Foreign Minister Meir stated the following:

"Regarding Dimona, there is no need to stop the work in Dimona, but we have put ourselves in a situation in which we cannot benefit from the whole thing. The issue is whether we should tell them the truth or not. On this issue I had reservations from the very outset of the American intervention. I was always of the opinion that we should them the truth and explain why. ...if we deny that Dimona exists then it cannot be used as a source for bargaining because you cannot bargain over something that does not exist." (page 5)

Source: Israel State Archive
For more information: Israel and the Bomb, 132-136.

Document 3. This 25-page Hebrew document is a verbatim minutes of a ministerial consultation on how Prime Minister Eshkol should proceed the dialogue with President Kennedy on the matter of Israeli security. The six individuals who were present in that consultation constitutes Eshkol's kitchen cabinet on security at the time: Prime Minister Levi Eshkol, Foreign Minister Golda Meir, Deputy Prime Minister Abba Eban, Agriculture Minister Moshe Dayan, Deputy minister of Defense Shimon Peres and Chief of Staff Zvi Zur.

The meeting took place on 6 September 1963, less than two weeks after Eshkol replied to President Kennedy's near-ultimatum to have periodical visits of American scientists in Dimona.
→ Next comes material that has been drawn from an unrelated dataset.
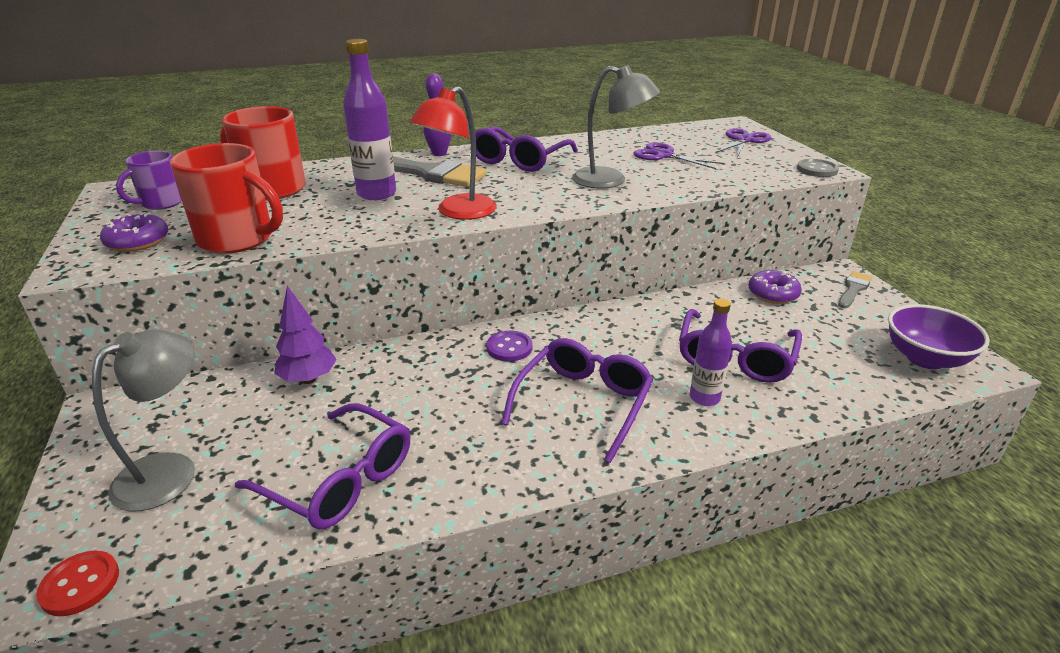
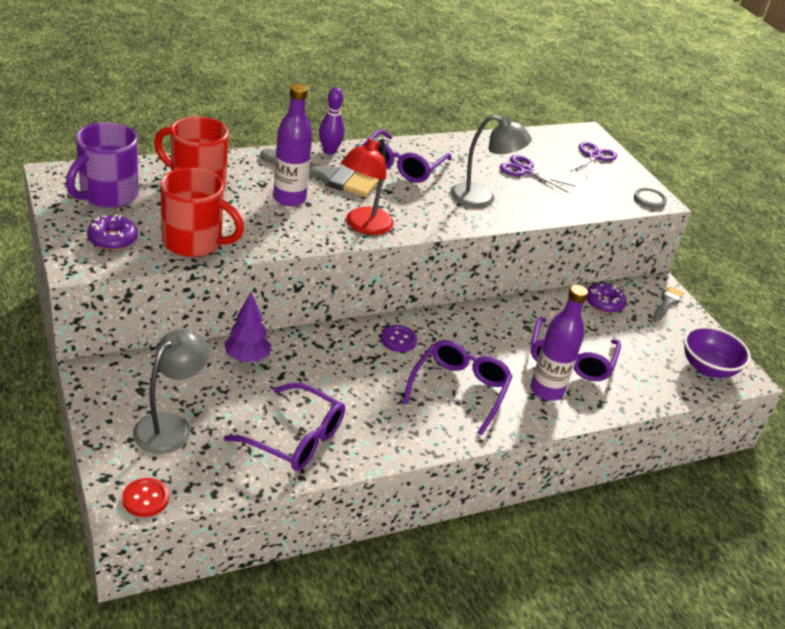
camera: 10 degrees left, 5 degrees up
(161, 203) = (107, 195): purple mug -> purple mug, size x1.64
(704, 398) = (546, 390): purple bottle -> purple bottle, size x1.55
In his August reply Eshkol had followed Ben Gurion's path and made no linkage between the issue of Dimona and the American-Israeli dialogue on Israeli security. Because of the complexity of the subject we post this long document in its entirety.
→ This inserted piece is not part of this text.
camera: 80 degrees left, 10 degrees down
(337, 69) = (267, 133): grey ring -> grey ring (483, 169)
The issue of Dimona, and whether Israel was in a position to ask for new American security benefits in return for Eshkol's reply, was central throughout this consultation but it was discussed most explicitly in pages 15-25. In page 19 Eshkol was wondering aloud about the line Israel should take about the matter of Dimona. Eshkol understood that without putting Dimona on the table as a security asset Israel deprives itself in its security dialogue with the United States. Evidently, Eshkol was not fully reconciled with the strategy that forced him to be less than honest with the president of the United States. Eshkol still considered ways in which Dimona security value would be acknowledged. Eshkol appeared to consider Foreign Minister Meir's approach (to tell the truth and explain why) but apparently he was not clear about how it could be presented and what risks it might involve. He was even ready to entertain the notion of telling the United States that Israel had a separation plant and was ready to sit tight with a nuclear weapon option without actually materializing it, while the United States would provide Israel with other forms of deterrence. So Eshkol expressed this line of thought in the following way:

"Maybe we should start by saying that we have a separation plant, we have it, we may not do anything with it, for a period of half year, two years, three years, and in the meantime give us [Kennedy] another form of deterrence." (page 19)
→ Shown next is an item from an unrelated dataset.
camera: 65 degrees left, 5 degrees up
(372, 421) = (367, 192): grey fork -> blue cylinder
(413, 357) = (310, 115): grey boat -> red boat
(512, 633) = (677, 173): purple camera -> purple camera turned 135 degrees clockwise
Other participants in the consultation, in particular Agriculture Minister Moshe Dayan and Chief of Staff General Zvi Zur were uncomfortable with the idea of using Dimona as a leverage or bargaining card for American security assurances. So Dayan responded:

"I'd rather we would not talk about 'what instead of' Dimona,"

to which Eshkol replied:

"blessed the believer." (page 19)

Eshkol then expressed his own fears that the Americans would discover the Israeli tricks in concealing the truth about Dimona. Talking candidly he said:

"What I am afraid of? His [Kennedy's] man will come and will be told that he can visit anywhere, but when he go to open something, then Pratt [Dimona director] will tell him, this is not."